*INSTRUCTIONS TO FOLLOW*. Exactly as written, retype the listing below, omitting the pictures.

*DATA EXCERPT*.
+++++
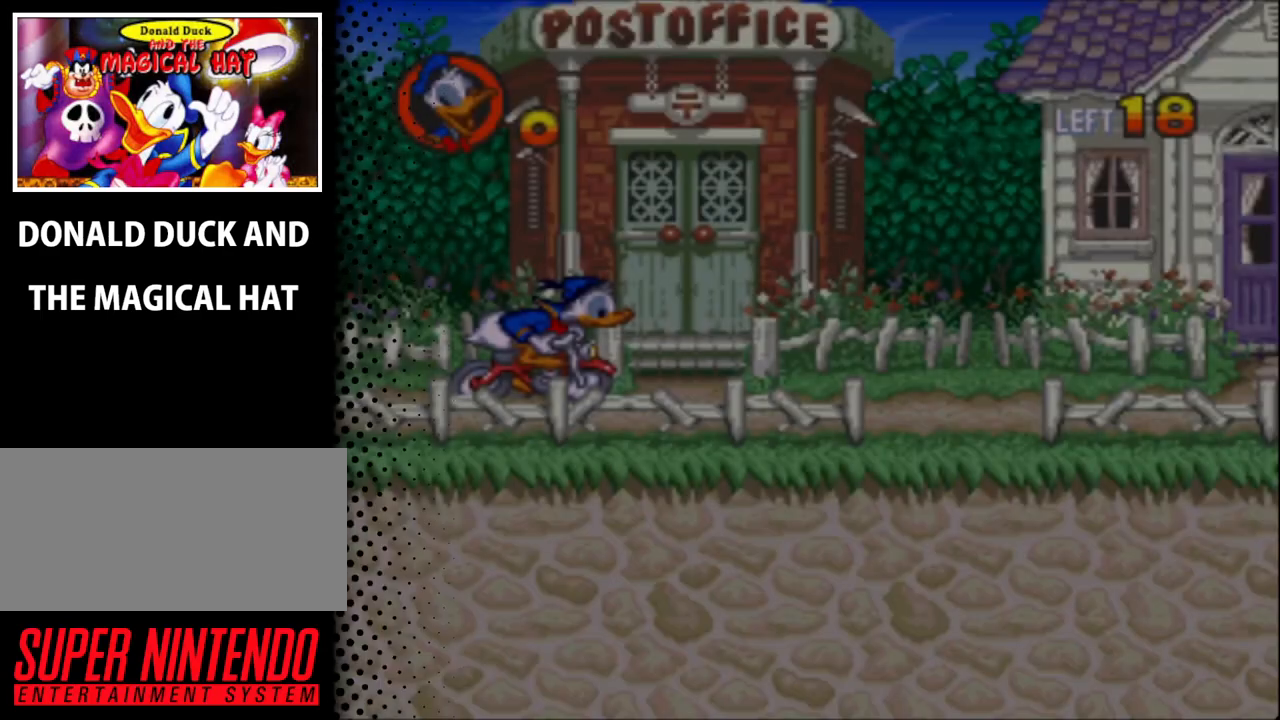
{"buttons": ["DPAD_RIGHT"], "events": [[233, "DPAD_RIGHT", "down"]]}
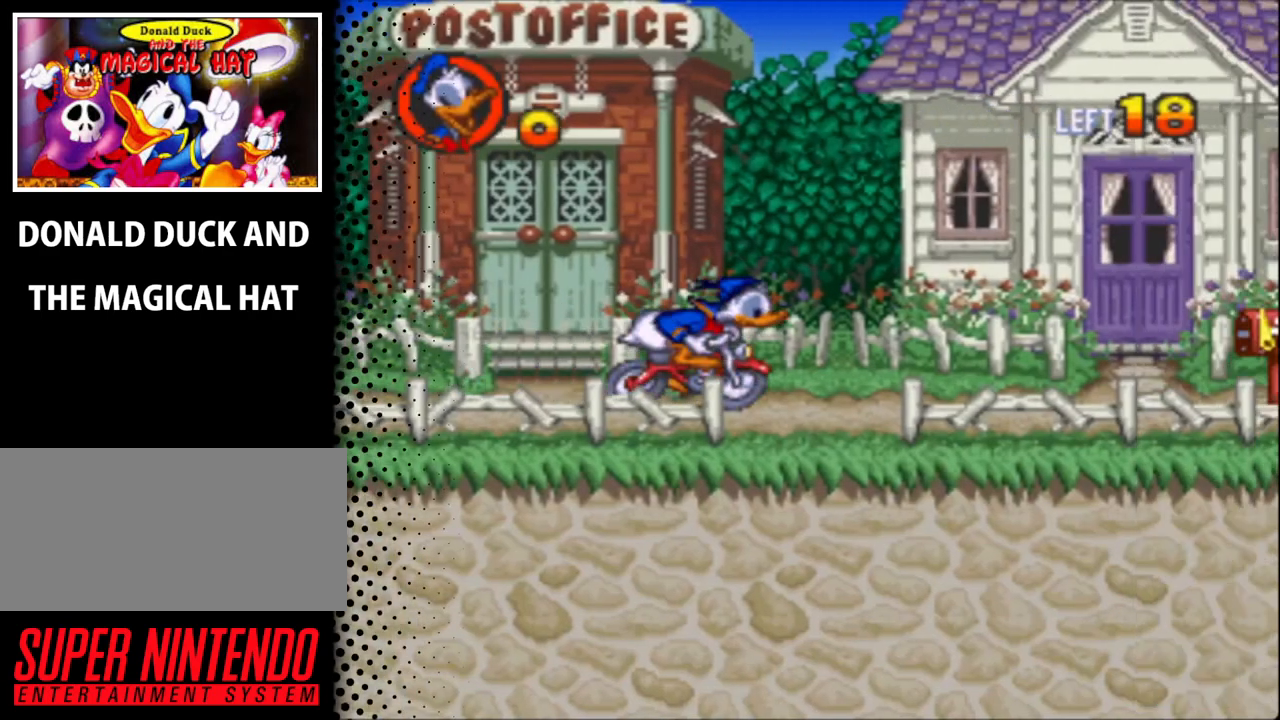
{"buttons": ["DPAD_UP"], "events": [[300, "DPAD_UP", "down"], [400, "DPAD_RIGHT", "up"]]}
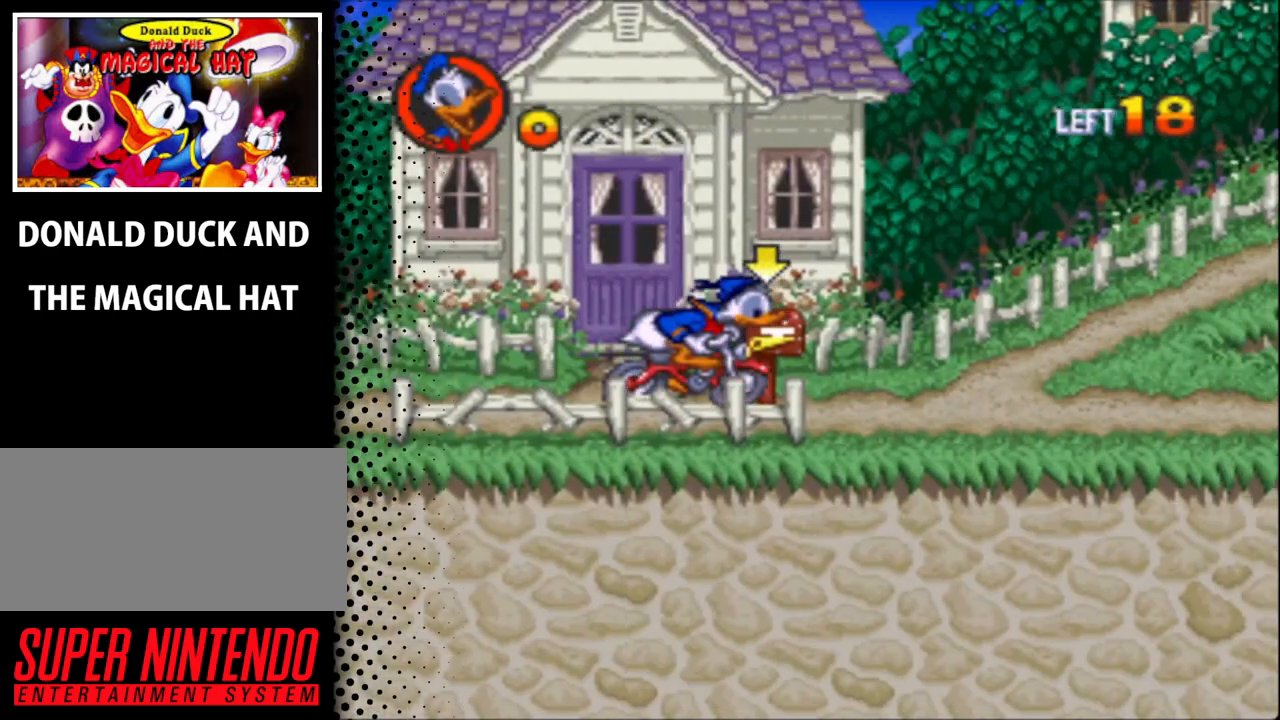
{"buttons": ["DPAD_UP"], "events": [[200, "A", "down"], [367, "A", "up"]]}
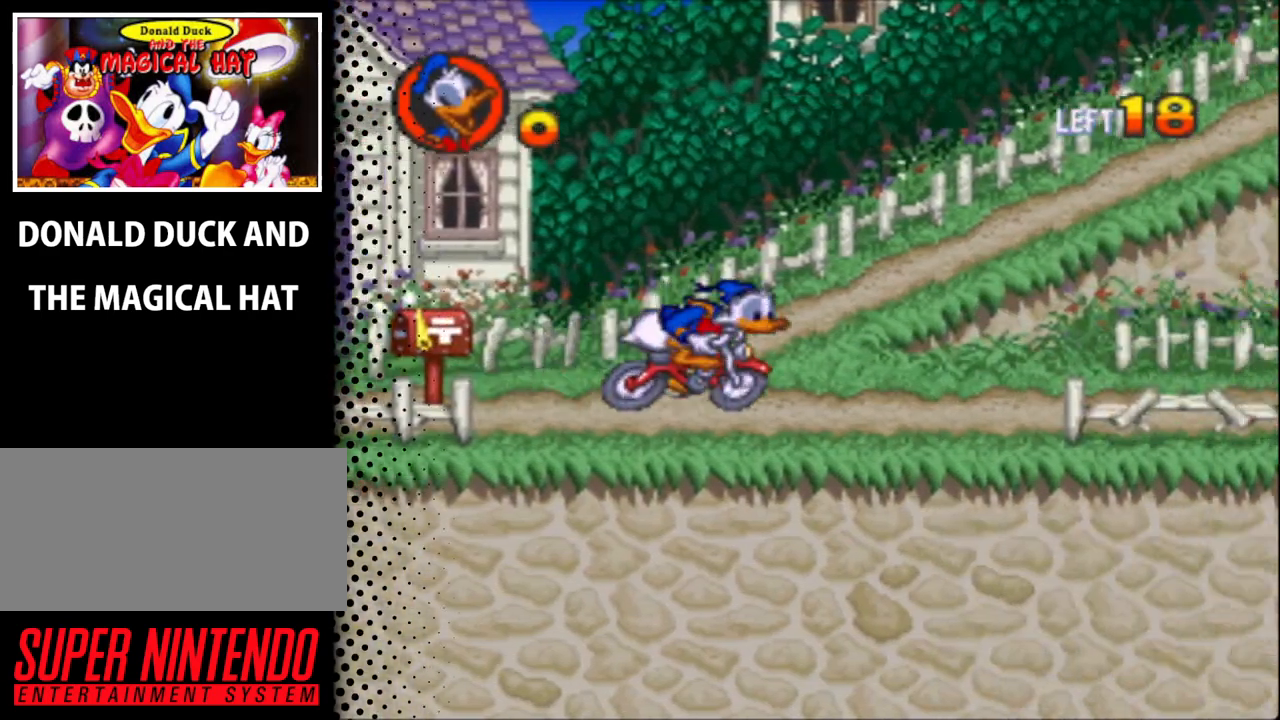
{"buttons": ["B", "DPAD_UP"], "events": [[233, "B", "down"]]}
+++++
*YOUR RESPONSE*.
{"buttons": ["DPAD_RIGHT"], "events": [[233, "DPAD_RIGHT", "down"]]}
{"buttons": ["DPAD_UP"], "events": [[300, "DPAD_UP", "down"], [400, "DPAD_RIGHT", "up"]]}
{"buttons": ["DPAD_UP"], "events": [[200, "A", "down"], [367, "A", "up"]]}
{"buttons": ["B", "DPAD_UP"], "events": [[233, "B", "down"]]}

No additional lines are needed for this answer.